A class for policy iteration.

Parameters:

policy : callable: The policy that maps states to actions.
dynamics : callable: A function that can be called with states and actions as inputs and returns future states.
reward_function : callable: A function that takes the state, action, and next state as input and returns the reward corresponding to this transition.
value_function : instance of DeterministicFunction: The function approximator for the value function. It is used to evaluate the value function at states.
gamma : float: The discount factor for reinforcement learning.

Methods

`bellmann_error`(self, states)	Compute the squared bellmann error.
`discrete_policy_optimization`(self, action_space)	Optimize the policy for a given value function.
`future_values`(self, states[, policy, …])	Return the value at the current states.
`optimize_value_function`(self, \\solver_options)	Optimize the value function using cvx.
`value_iteration`(self)	Perform one step of value iteration.

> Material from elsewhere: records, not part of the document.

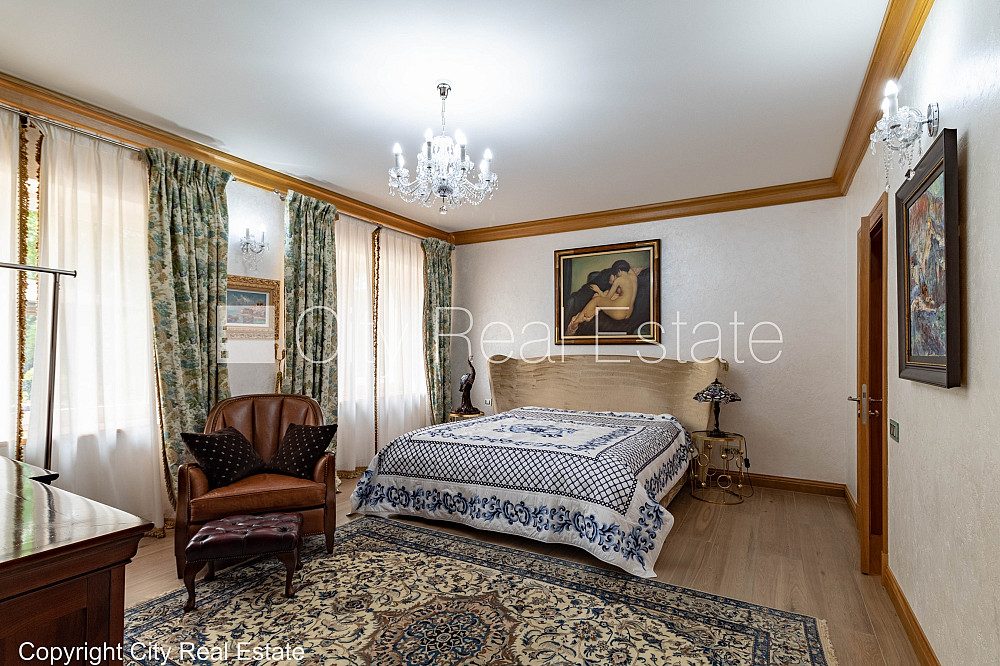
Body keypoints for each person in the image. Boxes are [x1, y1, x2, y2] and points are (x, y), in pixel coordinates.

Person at [566, 260, 639, 335]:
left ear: (619, 271)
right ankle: (586, 316)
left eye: (616, 274)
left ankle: (576, 321)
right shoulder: (634, 278)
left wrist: (598, 290)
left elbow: (607, 298)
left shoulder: (619, 279)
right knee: (597, 305)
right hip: (628, 313)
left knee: (596, 300)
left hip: (619, 312)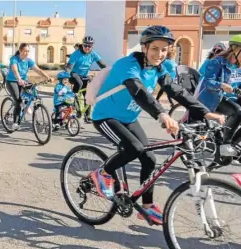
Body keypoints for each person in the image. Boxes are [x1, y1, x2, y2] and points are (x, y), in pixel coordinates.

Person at [90, 25, 224, 225]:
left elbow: (176, 91)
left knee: (149, 159)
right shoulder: (128, 65)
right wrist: (161, 115)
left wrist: (205, 112)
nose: (159, 54)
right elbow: (138, 91)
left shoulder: (160, 68)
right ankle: (102, 173)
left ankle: (147, 207)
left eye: (164, 49)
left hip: (128, 118)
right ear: (144, 47)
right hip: (105, 116)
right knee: (133, 148)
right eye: (154, 49)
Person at [194, 35, 241, 158]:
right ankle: (226, 144)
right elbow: (207, 82)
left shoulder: (239, 66)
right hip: (213, 98)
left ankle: (234, 144)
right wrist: (221, 85)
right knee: (237, 111)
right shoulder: (216, 62)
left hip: (231, 98)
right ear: (235, 49)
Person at [6, 42, 54, 131]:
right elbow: (15, 70)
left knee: (32, 93)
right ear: (20, 51)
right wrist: (19, 79)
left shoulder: (28, 60)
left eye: (28, 51)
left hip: (23, 81)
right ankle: (15, 123)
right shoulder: (14, 59)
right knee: (18, 100)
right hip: (12, 81)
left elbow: (38, 70)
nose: (26, 53)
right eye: (24, 51)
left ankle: (26, 106)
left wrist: (48, 77)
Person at [65, 36, 107, 123]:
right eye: (85, 46)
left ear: (92, 47)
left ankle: (87, 116)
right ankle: (73, 98)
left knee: (89, 94)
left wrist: (111, 72)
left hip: (84, 75)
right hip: (74, 75)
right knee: (79, 83)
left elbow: (102, 65)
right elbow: (69, 67)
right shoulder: (76, 54)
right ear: (82, 45)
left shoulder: (93, 54)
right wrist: (65, 76)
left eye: (89, 46)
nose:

bellmann_error(self, states)¶

Compute the squared bellmann error.

Parameters:	states : array
Returns:	error : float

discrete_policy_optimization(self, action_space, constraint=None)¶

Optimize the policy for a given value function.

Parameters:	action_space : ndarray The parameter value to evaluate (for each parameter). This is geared towards piecewise linear functions. constraint : callable A function that can be called with a policy. Returns the slack of the safety constraint for each state. A policy is safe if the slack is >=0 for all constraints.

future_values(self, states, policy=None, actions=None, lyapunov=None, lagrange_multiplier=1.0)¶

Return the value at the current states.

Parameters:

states : ndarray: The states at which to compute future values.
policy : callable, optional: The policy for which to evaluate. Defaults to self.policy. This argument is ignored if actions is not None.
actions : array or tensor, optional: The actions to be taken for the states.
lyapunov : instance of Lyapunov: A Lyapunov function that acts as a constraint for the optimization.
lagrange_multiplier: float: A scaling factor for the slack of the optimization problem.

Returns:

optimize_value_function(self, **solver_options)¶

Optimize the value function using cvx.

Parameters:	solver_options : kwargs, optional Additional solver options passes to cvxpy.Problem.solve.
Returns:	assign_op : tf.Tensor An assign operation that updates the value function.